Dataset items
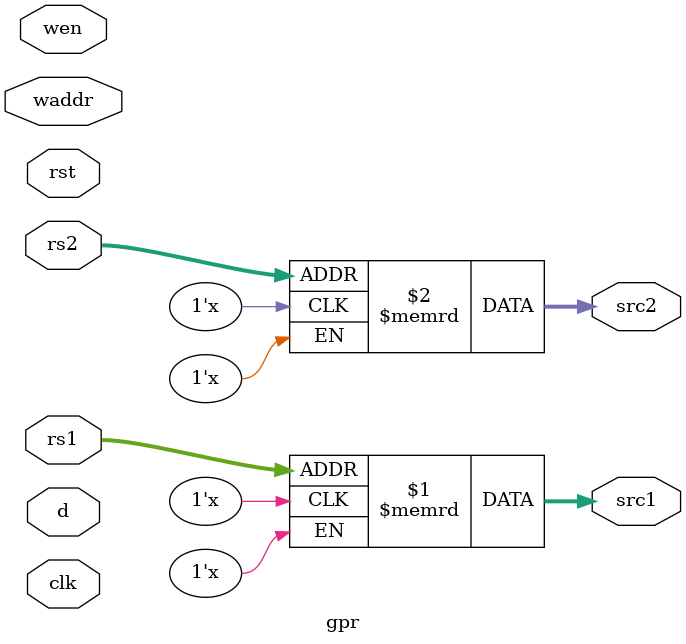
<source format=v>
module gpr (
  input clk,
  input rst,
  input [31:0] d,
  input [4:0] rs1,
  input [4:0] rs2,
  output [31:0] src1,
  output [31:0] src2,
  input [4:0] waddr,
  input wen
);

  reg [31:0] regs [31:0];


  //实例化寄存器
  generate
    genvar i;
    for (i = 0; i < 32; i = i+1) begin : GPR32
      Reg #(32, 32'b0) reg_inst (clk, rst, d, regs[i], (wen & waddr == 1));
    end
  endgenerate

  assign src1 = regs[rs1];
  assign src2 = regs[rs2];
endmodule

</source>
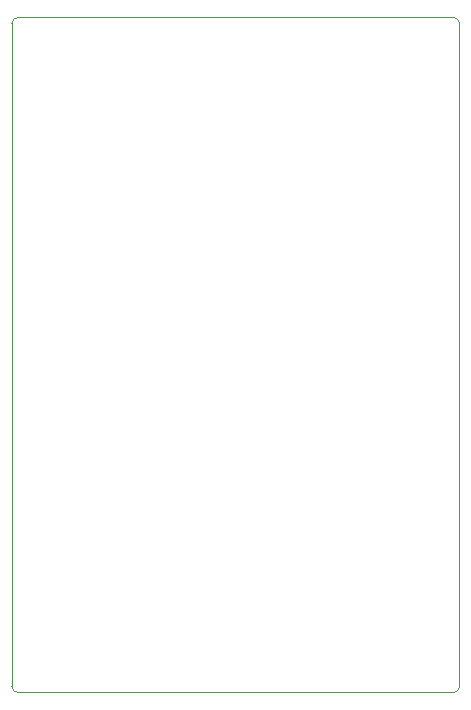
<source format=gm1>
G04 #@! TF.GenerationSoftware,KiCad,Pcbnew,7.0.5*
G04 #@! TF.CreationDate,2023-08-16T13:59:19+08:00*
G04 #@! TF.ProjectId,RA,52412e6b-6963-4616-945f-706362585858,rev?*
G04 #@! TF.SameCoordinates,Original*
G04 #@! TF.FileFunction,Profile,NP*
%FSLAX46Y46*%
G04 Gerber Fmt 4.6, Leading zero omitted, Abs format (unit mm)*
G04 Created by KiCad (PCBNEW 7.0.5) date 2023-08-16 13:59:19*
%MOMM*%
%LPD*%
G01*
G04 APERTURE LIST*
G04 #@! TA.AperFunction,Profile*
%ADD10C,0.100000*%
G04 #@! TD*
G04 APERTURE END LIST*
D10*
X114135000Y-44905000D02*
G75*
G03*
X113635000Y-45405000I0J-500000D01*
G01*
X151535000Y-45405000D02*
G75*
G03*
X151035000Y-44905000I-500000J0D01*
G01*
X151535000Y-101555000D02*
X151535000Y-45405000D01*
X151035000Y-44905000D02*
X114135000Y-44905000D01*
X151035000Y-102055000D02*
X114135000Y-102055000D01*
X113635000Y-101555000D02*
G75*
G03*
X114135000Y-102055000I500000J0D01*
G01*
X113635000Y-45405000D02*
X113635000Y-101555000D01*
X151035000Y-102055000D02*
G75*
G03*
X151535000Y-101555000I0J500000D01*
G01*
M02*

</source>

§ **EXERCISE OBJECTIVE**:
Make an exact copy of every line from the one with "X113635000Y-101555000D01*" to the end of the data, with the first and last of those lines included.

§ **RESPONSE TO THIS EXERCISE**:
X113635000Y-101555000D01*
X151035000Y-102055000D02*
G75*
G03*
X151535000Y-101555000I0J500000D01*
G01*
M02*

</source>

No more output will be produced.